**What is needed**
Copy every line of source text in the data below without changing a character, and leave the pictures out.

**Information given**
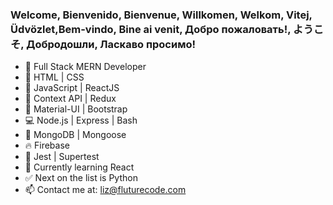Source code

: ### Welcome, Bienvenido, Bienvenue, Willkomen, Welkom, Vitej, Üdvözlet,Bem-vindo, Bine ai venit, Добро пожаловать!, ようこそ, Добродошли, Ласкаво просимо!

- 💪  Full Stack MERN Developer
- 👾  HTML | CSS 
- 🐒  JavaScript | ReactJS
- 🌴  Context API | Redux
- 🔮  Material-UI | Bootstrap
- 💻  Node.js | Express | Bash
- 🦊  MongoDB | Mongoose
- 🔥  Firebase
- 🚀  Jest | Supertest
- 🍎  Currently learning React
- ✅  Next on the list is Python
- 📫  Contact me at: liz@fluturecode.com
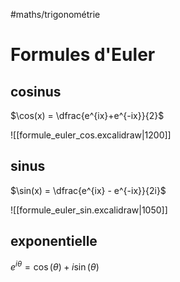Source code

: #maths/trigonométrie 
# Formules d'Euler


## cosinus
$\cos(x) = \dfrac{e^{ix}+e^{-ix}}{2}$

![[formule_euler_cos.excalidraw|1200]]


## sinus
$\sin(x) = \dfrac{e^{ix} - e^{-ix}}{2i}$

![[formule_euler_sin.excalidraw|1050]]


## exponentielle

$e^{i\theta} = \cos(\theta) + i\sin(\theta)$

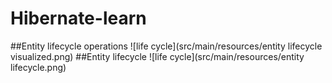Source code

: # Hibernate-learn
##Entity lifecycle operations
![life cycle](src/main/resources/entity lifecycle visualized.png)
##Entity lifecycle
![life cycle](src/main/resources/entity lifecycle.png)
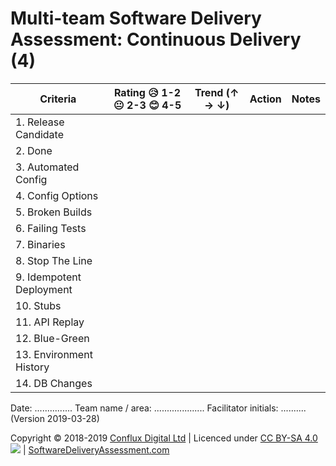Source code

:# Multi-team Software Delivery Assessment: Continuous Delivery (4)

| **Criteria**              | **Rating 😥 1-2 😐 2-3 😊 4-5** | **Trend (↑ → ↓)** | **Action** | **Notes** |
| ------------------------- | ---------------------------- | ----------------- | ---------- | --------- |
| 1\. Release Candidate     |                              |                   |            |           |
| 2\. Done                  |                              |                   |            |           |
| 3\. Automated Config      |                              |                   |            |           |
| 4\. Config Options        |                              |                   |            |           |
| 5\. Broken Builds         |                              |                   |            |           |
| 6\. Failing Tests         |                              |                   |            |           |
| 7\. Binaries              |                              |                   |            |           |
| 8\. Stop The Line         |                              |                   |            |           |
| 9\. Idempotent Deployment |                              |                   |            |           |
| 10\. Stubs                |                              |                   |            |           |
| 11\. API Replay           |                              |                   |            |           |
| 12\. Blue-Green           |                              |                   |            |           |
| 13\. Environment History  |                              |                   |            |           |
| 14\. DB Changes           |                              |                   |            |           |

Date: ............... Team name / area: .................... Facilitator initials: .......... (Version 2019-03-28)

Copyright © 2018-2019 [Conflux Digital Ltd](https://confluxdigital.net/) | Licenced under [CC BY-SA 4.0](https://creativecommons.org/licenses/by-sa/4.0/) ![](https://licensebuttons.net/l/by-sa/3.0/88x31.png) | [SoftwareDeliveryAssessment.com](http://SoftwareDeliveryAssessment.com/)
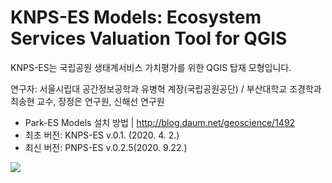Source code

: KNPS-ES Models: Ecosystem Services Valuation Tool for QGIS
========================
   
KNPS-ES는 국립공원 생태계서비스 가치평가를 위한 QGIS 탑재 모형입니다.

연구자: 서울시립대 공간정보공학과 유병혁 계장(국립공원공단) / 부산대학교 조경학과 최송현 교수, 장정은 연구원, 신해선 연구원

* Park-ES Models 설치 방법 | http://blog.daum.net/geoscience/1492   
* 최초 버전: KNPS-ES v.0.1. (2020. 4. 2.)
* 최신 버전: PNPS-ES v.0.2.5(2020. 9.22.)
<img src="https://github.com/osgeokr/KNPS-InVEST/blob/master/HABITAT_QUAL.png">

**Result of this task**
Source code

: ### Welcome, Bienvenido, Bienvenue, Willkomen, Welkom, Vitej, Üdvözlet,Bem-vindo, Bine ai venit, Добро пожаловать!, ようこそ, Добродошли, Ласкаво просимо!

- 💪  Full Stack MERN Developer
- 👾  HTML | CSS 
- 🐒  JavaScript | ReactJS
- 🌴  Context API | Redux
- 🔮  Material-UI | Bootstrap
- 💻  Node.js | Express | Bash
- 🦊  MongoDB | Mongoose
- 🔥  Firebase
- 🚀  Jest | Supertest
- 🍎  Currently learning React
- ✅  Next on the list is Python
- 📫  Contact me at: liz@fluturecode.com
Source code

: #maths/trigonométrie 
# Formules d'Euler


## cosinus
$\cos(x) = \dfrac{e^{ix}+e^{-ix}}{2}$

![[formule_euler_cos.excalidraw|1200]]


## sinus
$\sin(x) = \dfrac{e^{ix} - e^{-ix}}{2i}$

![[formule_euler_sin.excalidraw|1050]]


## exponentielle

$e^{i\theta} = \cos(\theta) + i\sin(\theta)$

Source code

: # Hibernate-learn
##Entity lifecycle operations
![life cycle](src/main/resources/entity lifecycle visualized.png)
##Entity lifecycle
![life cycle](src/main/resources/entity lifecycle.png)
Source code

:# Multi-team Software Delivery Assessment: Continuous Delivery (4)

| **Criteria**              | **Rating 😥 1-2 😐 2-3 😊 4-5** | **Trend (↑ → ↓)** | **Action** | **Notes** |
| ------------------------- | ---------------------------- | ----------------- | ---------- | --------- |
| 1\. Release Candidate     |                              |                   |            |           |
| 2\. Done                  |                              |                   |            |           |
| 3\. Automated Config      |                              |                   |            |           |
| 4\. Config Options        |                              |                   |            |           |
| 5\. Broken Builds         |                              |                   |            |           |
| 6\. Failing Tests         |                              |                   |            |           |
| 7\. Binaries              |                              |                   |            |           |
| 8\. Stop The Line         |                              |                   |            |           |
| 9\. Idempotent Deployment |                              |                   |            |           |
| 10\. Stubs                |                              |                   |            |           |
| 11\. API Replay           |                              |                   |            |           |
| 12\. Blue-Green           |                              |                   |            |           |
| 13\. Environment History  |                              |                   |            |           |
| 14\. DB Changes           |                              |                   |            |           |

Date: ............... Team name / area: .................... Facilitator initials: .......... (Version 2019-03-28)

Copyright © 2018-2019 [Conflux Digital Ltd](https://confluxdigital.net/) | Licenced under [CC BY-SA 4.0](https://creativecommons.org/licenses/by-sa/4.0/) ![](https://licensebuttons.net/l/by-sa/3.0/88x31.png) | [SoftwareDeliveryAssessment.com](http://SoftwareDeliveryAssessment.com/)
Source code

: KNPS-ES Models: Ecosystem Services Valuation Tool for QGIS
========================
   
KNPS-ES는 국립공원 생태계서비스 가치평가를 위한 QGIS 탑재 모형입니다.

연구자: 서울시립대 공간정보공학과 유병혁 계장(국립공원공단) / 부산대학교 조경학과 최송현 교수, 장정은 연구원, 신해선 연구원

* Park-ES Models 설치 방법 | http://blog.daum.net/geoscience/1492   
* 최초 버전: KNPS-ES v.0.1. (2020. 4. 2.)
* 최신 버전: PNPS-ES v.0.2.5(2020. 9.22.)
<img src="https://github.com/osgeokr/KNPS-InVEST/blob/master/HABITAT_QUAL.png">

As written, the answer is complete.